Una vez que hayas aprendido cómo ser consciente en tu vida diaria, tendrás la llave secreta.

     "El hombre normalmente vive como un robot. No hace más que hacer cosas, pero no está ahí. Come, camina, habla, escucha, pero no está ahí.  Su mente merodea por todo el mundo: desde el exterior puede que estés en una mesa desayunando, pero en el interior puede que estés en la luna... o en cualquier lugar absurdo. No es que uno tenga que estar en la luna... uno puede estar prácticamente en cualquier lugar, pero hay algo seguro, que no estás en la mesa. Sólo es algo automático, sigues llenándote el estómago...
     Tenemos que desautomatizarnos, tenemos que ralentizarnos un poco más en cada acto. De modo que tienes que ser consciente. Cuando camines, no camines al viejo paso, a la antigua velocidad; camina más lento, tanto que tengas que estar alerta, de lo contrario, volverás a coger velocidad. Es automático...

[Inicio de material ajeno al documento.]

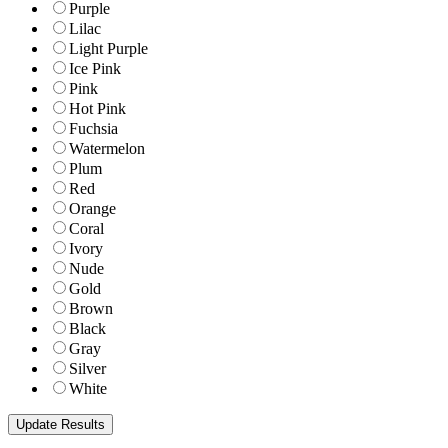
Purple
Lilac
Light Purple
Ice Pink
Pink
Hot Pink
Fuchsia
Watermelon
Plum
Red
Orange
Coral
Ivory
Nude
Gold
Brown
Black
Gray
Silver
White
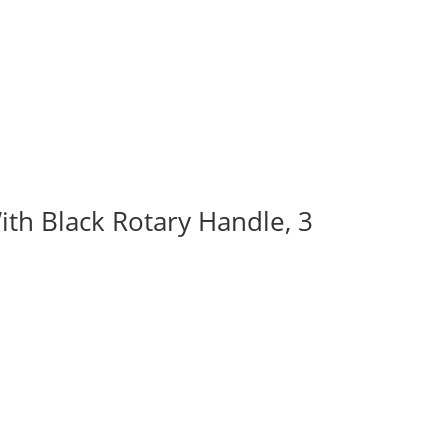
ith Black Rotary Handle, 3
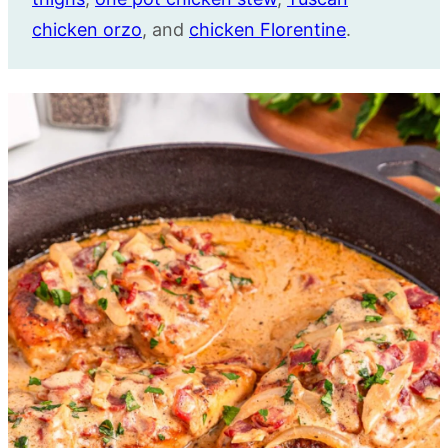
chicken orzo
, and
chicken Florentine
.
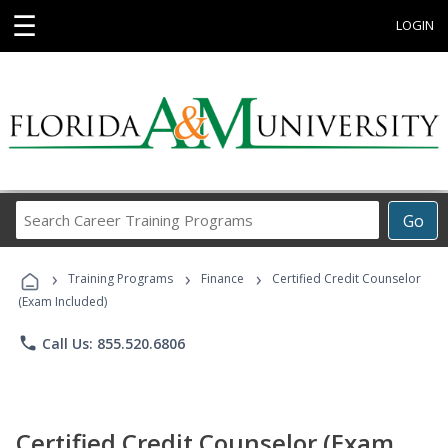
☰
LOGIN
Search
Go
Career
Training
›
›
›
Programs
Training Programs
Finance
Certified Credit Counselor
(Exam Included)
phone
Call Us: 855.520.6806
Certified Credit Counselor (Exam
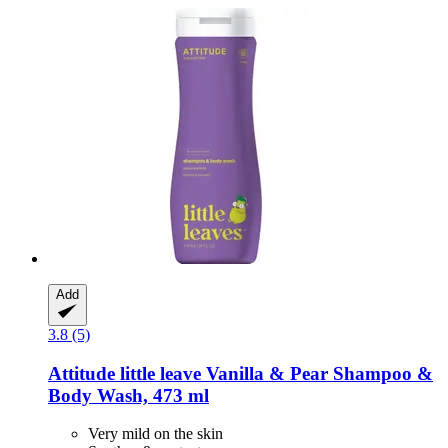
Add
3.8 (5)
Attitude
little leave Vanilla & Pear Shampoo &
Body Wash, 473 ml
Very mild on the skin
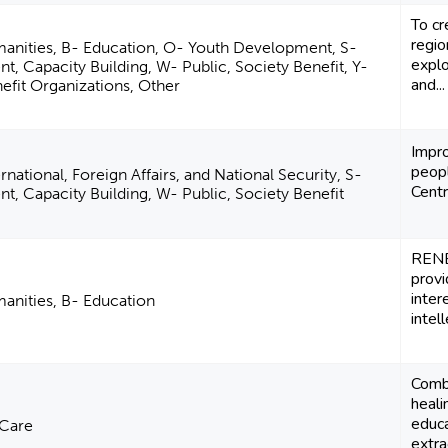
To cr
regio
manities, B- Education, O- Youth Development, S-
explo
Capacity Building, W- Public, Society Benefit, Y-
and...
fit Organizations, Other
Impro
peopl
national, Foreign Affairs, and National Security, S-
Centr
 Capacity Building, W- Public, Society Benefit
RENE
provi
inter
manities, B- Education
intell
Combi
heali
educa
 Care
extra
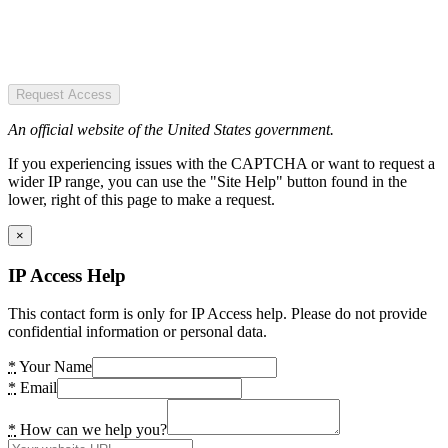
Request Access
An official website of the United States government.
If you experiencing issues with the CAPTCHA or want to request a
wider IP range, you can use the "Site Help" button found in the
lower, right of this page to make a request.
×
IP Access Help
This contact form is only for IP Access help. Please do not provide
confidential information or personal data.
*
Your Name
*
Email
*
How can we help you?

     Haz todo muy silenciosamente, muy lentamente, muy pacíficamente, elegantemente, de modo que cada acto se convierta en una profunda meditación en la conciencia. Si podemos transformar nuestros actos en meditación, si la meditación se puede extender a toda nuestra vida, de la mañana a la noche... Nada más despertarte, recuerda: sal de la cama, pero de forma muy alerta.
     Al principio, te olvidarás muchas veces; recuérdatelo a ti mismo continuamente. Poco a poco, irás cogiéndole el truco. Una vez que hayas aprendido cómo ser consciente en tu vida diaria, tendrás la llave secreta. Eso es lo importante. No hay nada más valioso que la llave secreta".